Du tactile à la kinect, ces dispositifs nous proposent un mode de fonctionnement non pas technique mais relationnel. On entre en contact et en relation avec la surface son I-phone, on dialogue avec le décor virtuel de sa kinect etc… Aujourd’hui on s’achète un smartphone comme on s’achetait une belle voiture dans les années 60 à la différence près que ce qu’on en garde réellement ce n’est pas un bel objet, celui-ci étant voué à une obsolescence programmée, mais seulement des manières de vivre.

« La conception qui revient à établir une relation à long terme avec chaque client au lieu de multiplier les transactions séparées avec un grand nombre de consommateurs repose en fait sur l’ambition de transformer en marchandise l’ensemble des expériences qui constituent une vie humaine.
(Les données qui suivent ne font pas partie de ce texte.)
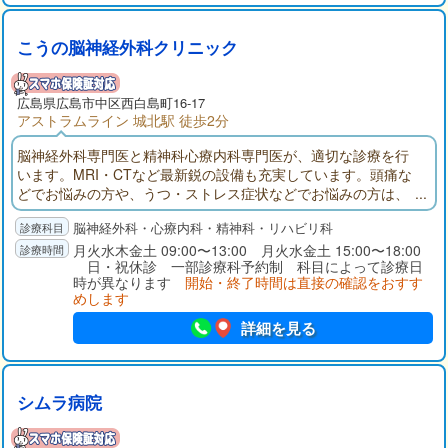
こうの脳神経外科クリニック
広島県
広島市中区
西白島町16-17
アストラムライン 城北駅 徒歩2分
脳神経外科専門医と精神科心療内科専門医が、適切な診療を行
います。MRI・CTなど最新鋭の設備も充実しています。頭痛な
どでお悩みの方や、うつ・ストレス症状などでお悩みの方は、
ぜひ一度ご相談ください。デイケアでは、認知症の予防や軽度
脳神経外科・心療内科・精神科・リハビリ科
の認知症がある方、軽度の運動障害のある方を対象に、ショー
トケアでは、高次脳機能障害の方、各種精神症状のため社会生
月火水木金土 09:00〜13:00 月火水金土 15:00〜18:00
日・祝休診 一部診療科予約制 科目によって診療日
活に困難を感じている方を対象に作業療法などを行っておりま
時が異なります
開始・終了時間は直接の確認をおすす
す。
めします
詳細を見る
シムラ病院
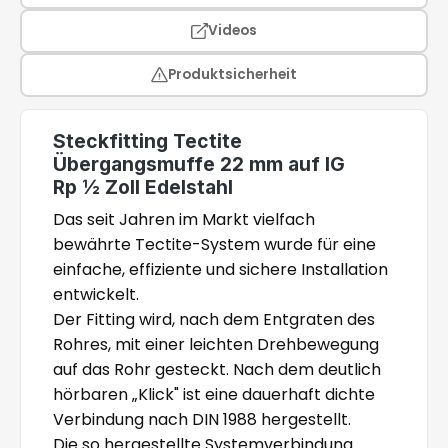
Videos
Produktsicherheit
Steckfitting Tectite
Übergangsmuffe 22 mm auf IG
Rp ½ Zoll Edelstahl
Das seit Jahren im Markt vielfach
bewährte Tectite-System wurde für eine
einfache, effiziente und sichere Installation
entwickelt.
Der Fitting wird, nach dem Entgraten des
Rohres, mit einer leichten Drehbewegung
auf das Rohr gesteckt. Nach dem deutlich
hörbaren „Klick" ist eine dauerhaft dichte
Verbindung nach DIN 1988 hergestellt.
Die so hergestellte Systemverbindung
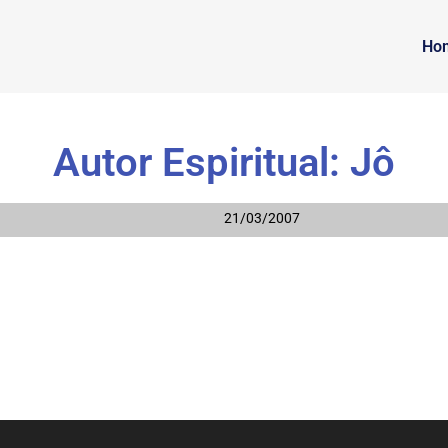
Ho
Autor Espiritual: Jô
21/03/2007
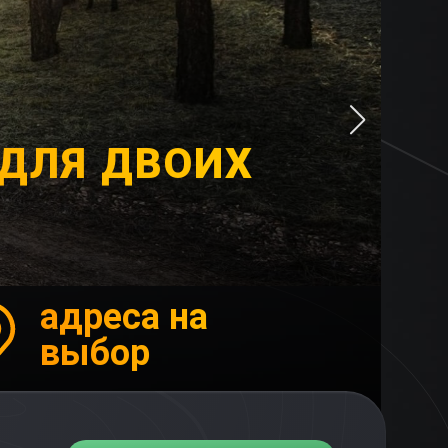
ДЛЯ ДВОИХ
адреса на
выбор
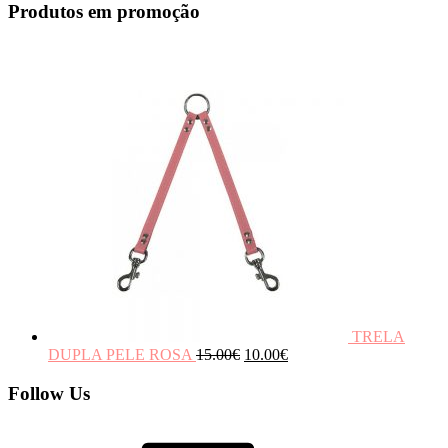
Produtos em promoção
TRELA
DUPLA PELE ROSA
15.00
€
10.00
€
Follow Us
Facebook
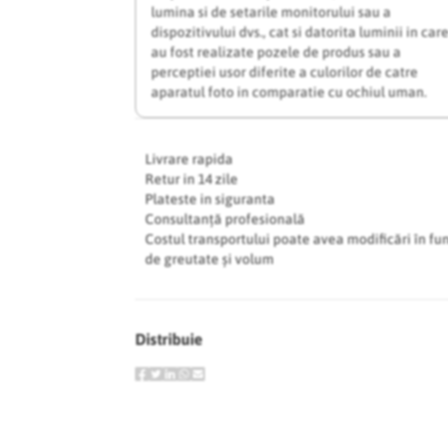
lumina si de setarile monitorului sau a
dispozitivului dvs., cat si datorita luminii in car
au fost realizate pozele de produs sau a
perceptiei usor diferite a culorilor de catre
aparatul foto in comparatie cu ochiul uman.
Livrare rapida
Retur in 14 zile
Plateste in siguranta
Consultanță profesională
Costul transportului poate avea modificări în fu
de greutate și volum
Distribuie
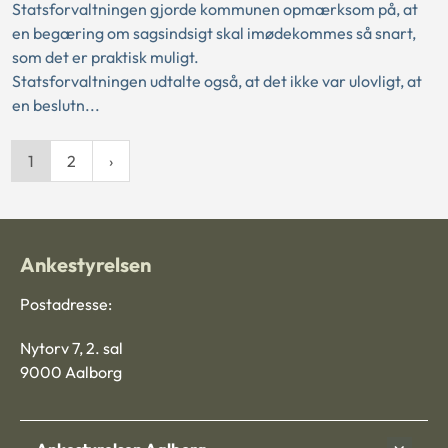
Statsforvaltningen gjorde kommunen opmærksom på, at
en begæring om sagsindsigt skal imødekommes så snart,
som det er praktisk muligt.
Statsforvaltningen udtalte også, at det ikke var ulovligt, at
en beslutn...
1
2
Ankestyrelsen
Postadresse:
Nytorv 7, 2. sal
9000 Aalborg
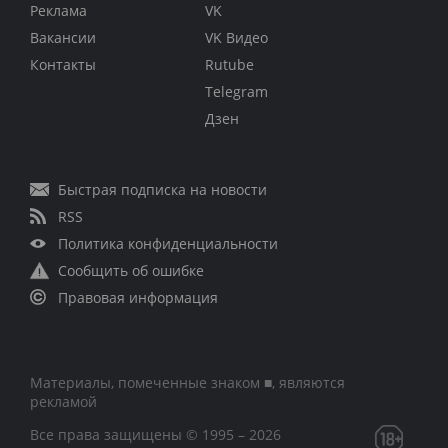
Реклама
VK
Вакансии
VK Видео
Контакты
Rutube
Telegram
Дзен
Быстрая подписка на новости
RSS
Политика конфиденциальности
Сообщить об ошибке
Правовая информация
Материалы, помеченные знаком ■, являются
рекламой
Все права защищены © 1995 – 2026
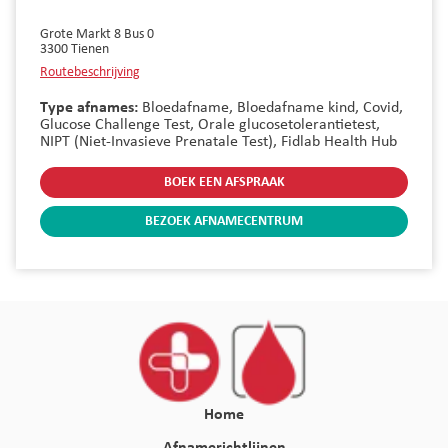
Grote Markt 8 Bus 0
3300
Tienen
Routebeschrijving
Type afnames:
Bloedafname,
Bloedafname kind,
Covid,
Glucose Challenge Test,
Orale glucosetolerantietest,
NIPT (Niet-Invasieve Prenatale Test),
Fidlab Health Hub
BOEK EEN AFSPRAAK
BEZOEK AFNAMECENTRUM
Home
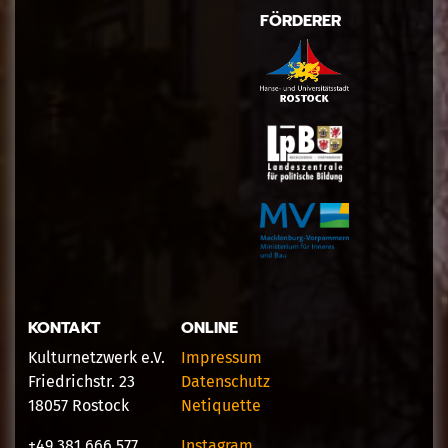
FÖRDERER
KONTAKT
ONLINE
Kulturnetzwerk e.V.
Impressum
Friedrichstr. 23
Datenschutz
18057 Rostock
Netiquette
+49 381 666 577
Instagram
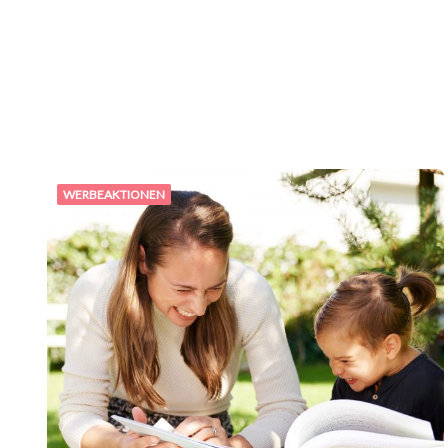
WERBEAKTIONEN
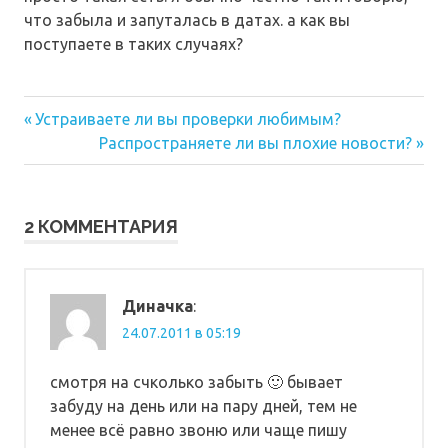
что забыла и запуталась в датах. а как вы
поступаете в таких случаях?
Предыдущая
Навигация
Устраиваете ли вы проверки любимым?
запись:
Следующая
Распространяете ли вы плохие новости?
по
запись:
записям
2 КОММЕНТАРИЯ
Диначка
:
24.07.2011 в 05:19
смотря на счколько забыть 🙂 бывает
забуду на день или на пару дней, тем не
менее всё равно звоню или чаще пишу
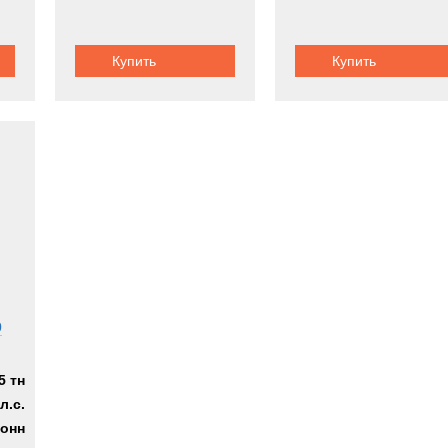
ar
Купить
Купить
ema
-Allied
GRU
r
rr
0
5 тн
ou
л.с.
alls
тонн
des-Benz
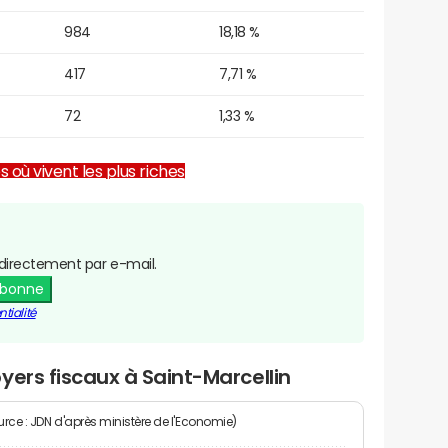
984
18,18 %
417
7,71 %
72
1,33 %
es où vivent les plus riches
directement par e-mail.
abonne
tialité
yers fiscaux à Saint-Marcellin
rce : JDN d'après ministère de l'Economie)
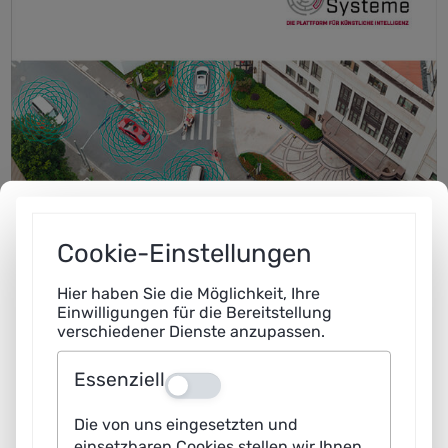
Cookie-Einstellungen
Hier haben Sie die Möglichkeit, Ihre
Einwilligungen für die Bereitstellung
verschiedener Dienste anzupassen.
Essenziell
Aus
Die von uns eingesetzten und
einsetzbaren Cookies stellen wir Ihnen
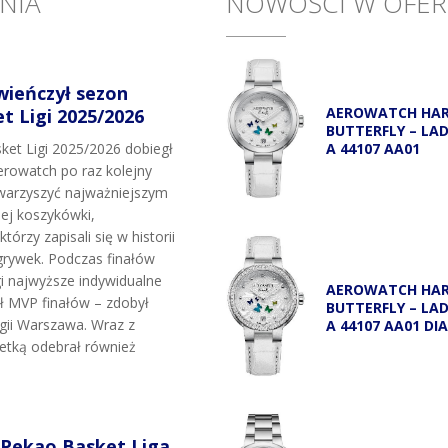
NIA
NOWOŚCI W OFER
wieńczył sezon
AEROWATCH HA
 Ligi 2025/2026
BUTTERFLY – LA
A 44107 AA01
et Ligi 2025/2026 dobiegł
rowatch po raz kolejny
owarzyszyć najważniejszym
j koszykówki,
tórzy zapisali się w historii
grywek. Podczas finałów
i najwyższe indywidualne
AEROWATCH HA
uł MVP finałów – zdobył
BUTTERFLY – LA
egii Warszawa. Wraz z
A 44107 AA01 DI
etką odebrał również
 Pekao Basket Liga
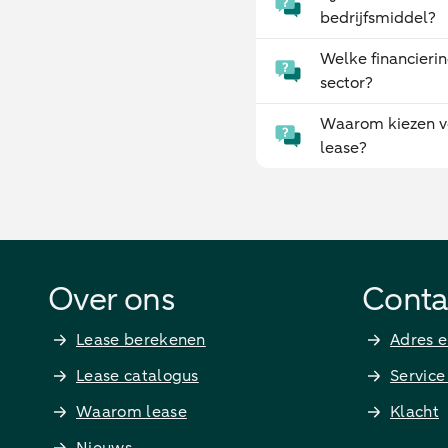
bedrijfsmiddel?
Welke financierin
sector?
Waarom kiezen v
lease?
Over ons
Conta
Lease berekenen
Adres e
Lease catalogus
Service
Waarom lease
Klacht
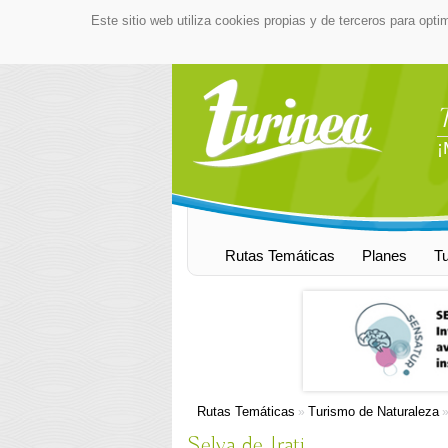
Este sitio web utiliza cookies propias y de terceros para opti
¡
Rutas Temáticas
Planes
T
Rutas Temáticas
Turismo de Naturaleza
»
Selva de Irati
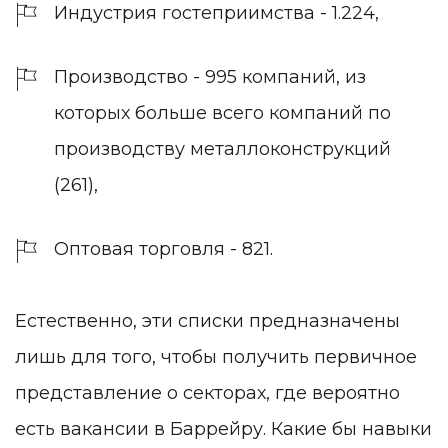
Индустрия гостеприимства - 1.224,
Производство - 995 компаний, из
которых больше всего компаний по
производству металлоконструкций
(261),
Оптовая торговля - 821.
Естественно, эти списки предназначены
лишь для того, чтобы получить первичное
представление о секторах, где вероятно
есть вакансии в Баррейру. Какие бы навыки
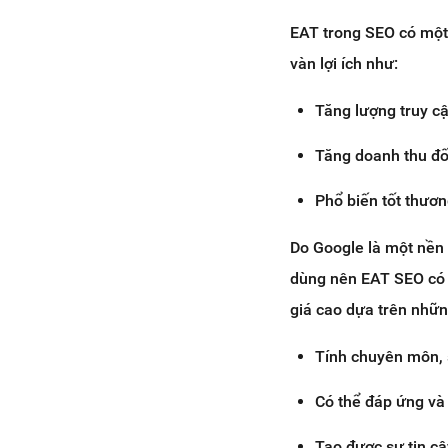
EAT trong SEO có một 
vàn lợi ích như:
Tăng lượng truy cậ
Tăng doanh thu đố
Phổ biến tốt thươn
Do Google là một nền 
dùng nên EAT SEO có 
giá cao dựa trên nhữn
Tính chuyên môn, s
Có thể đáp ứng và
Tạo được sự tin cậ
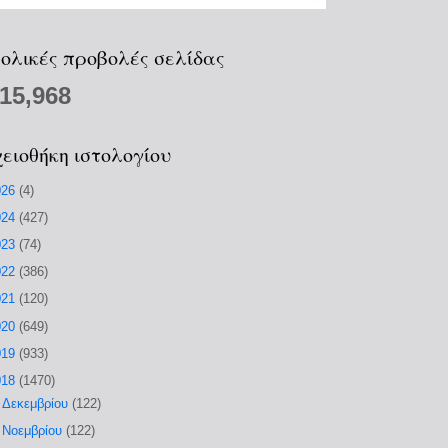
ολικές προβολές σελίδας
215,968
ειοθήκη ιστολογίου
026
(4)
024
(427)
023
(74)
022
(386)
021
(120)
020
(649)
019
(933)
018
(1470)
►
Δεκεμβρίου
(122)
►
Νοεμβρίου
(122)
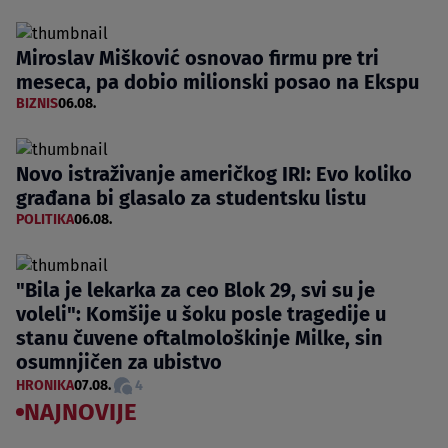
Miroslav Mišković osnovao firmu pre tri
meseca, pa dobio milionski posao na Ekspu
BIZNIS
06.08.
Novo istraživanje američkog IRI: Evo koliko
građana bi glasalo za studentsku listu
POLITIKA
06.08.
"Bila je lekarka za ceo Blok 29, svi su je
voleli": Komšije u šoku posle tragedije u
stanu čuvene oftalmološkinje Milke, sin
osumnjičen za ubistvo
HRONIKA
07.08.
4
NAJNOVIJE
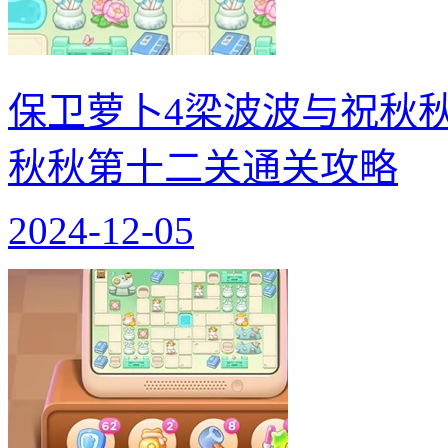
保卫萝卜4梁波波与祝秋
秋秋第十二关通关攻略
2024-12-05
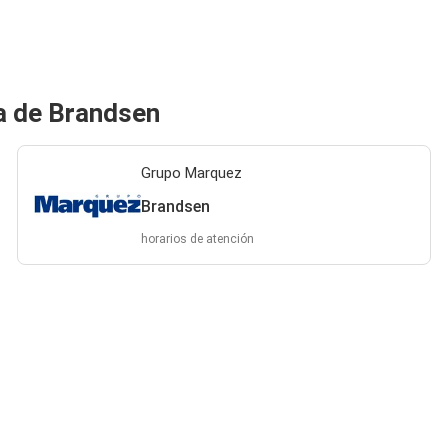
a de Brandsen
Grupo Marquez
Brandsen
horarios de atención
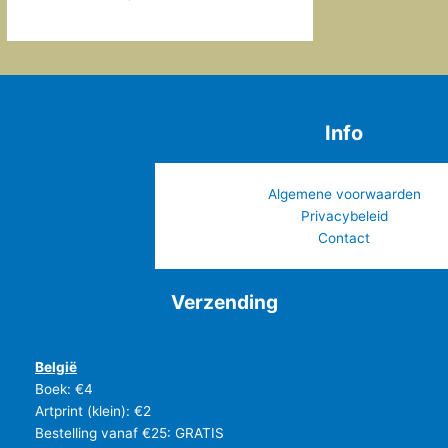
Info
Algemene voorwaarden
Privacybeleid
Contact
Verzending
België
Boek: €4
Artprint (klein): €2
Bestelling vanaf €25: GRATIS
Les spécialistes marketing utilisent l’expression «lifetime value» (LTV) pour souligner les avantages de la logique de l’accès sur celle du produit en termes de durée de la relation marchande avec le client.(…) La clé du succès c’est alors de trouver le mécanisme le plus susceptible de fidéliser le client à vie. » , écrivait déjà Jeremy Rifkin en l’an 2000 dans L’Age l’accès.